Selected passage:
====

PWC argues that due process principles preclude the Court from entering an order that may affect its contribution rights in the Oklahoma Litigation. PWC argues that, as an uninvolved non-party to the Adversary, its Oklahoma state law rights cannot be altered by this Court without offending due process. As a threshold matter, the Court is not convinced that the Contribution Bar does in fact deprive PWC of any rights under Oklahoma law. In addition, the Court is satisfied that PWC's involvement in these proceedings by (1) its submission of an objection to the Settlement Motion, (2) its presentation of oral argument at the Hearing on the Settlement Motion, and (3) its submission of supplemental briefing following the Hearing, satisfies any due process concerns.

A. PWC Has Not Sufficiently Asserted That It Has Cognizable Due Process Rights Affected By the Contribution Bar.

1. Due Process Principles Do Not Apply to Inchoate Contribution Rights.

The due process clause of the Fifth Amendment to the United States Constitution forbids the deprivation of life, liberty, or property without due process of law. See U.S. Const., amend. V;see also, Okla. Const. art II, § 7. However, "[p]rotected interests in property are normally not created by the Constitution. Rather, they are created and their dimensions are defined by an independent source such as state statutes. . . ."Goss v. Lopez, 419 U.S. 565, 572, 95 S. Ct. 729, 735 (1975) (internal quotations removed). As a result, the due process clause has been interpreted to only protect rights that have accrued under applicable law. See Logan v. Zimmerman Brush Co., 45 U.S. 422, 430, 102 S. Ct. 1148, 1155 (1982) ("The hallmark of property [protected by due process principles] . . . is an individual entitlement grounded in state law, which cannot be removed except `for cause'."); see also, Snoddy v. Teepak, Inc., 556 N.E.2d 682, 685 (Ill. Ct. App. 1990) ("The protections of the fourteenth amendment apply to accrued causes of action, but do not apply to unaccrued causes of actions.").

====

The data:
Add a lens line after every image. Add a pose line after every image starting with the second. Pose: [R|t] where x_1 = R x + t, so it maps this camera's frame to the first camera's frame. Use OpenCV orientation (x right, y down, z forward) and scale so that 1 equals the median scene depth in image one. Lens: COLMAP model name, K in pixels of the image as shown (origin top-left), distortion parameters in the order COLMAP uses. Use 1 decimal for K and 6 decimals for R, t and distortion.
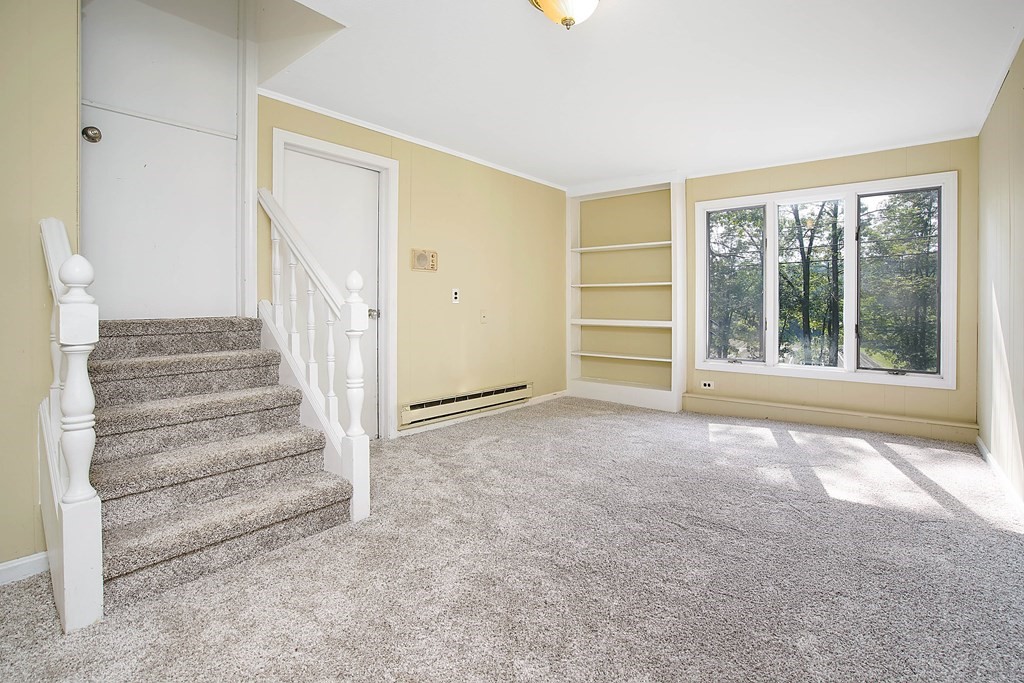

====

Task description:
Answer these questions from the excerpt on PWC's due process argument:
(a) Which three forms of PWC's participation does the Court say satisfy any due process concerns?
(b) The due process clause of which amendment to the United States Constitution does the text cite?
(c) According to the quotation from Snoddy v. Teepak, Inc., to which causes of action do the protections of the fourteenth amendment not apply?

Output for this task:
(a) Its submission of an objection to the Settlement Motion, its presentation of oral argument at the Hearing on the Settlement Motion, and its submission of supplemental briefing following the Hearing.
(b) The Fifth Amendment.
(c) Unaccrued causes of action.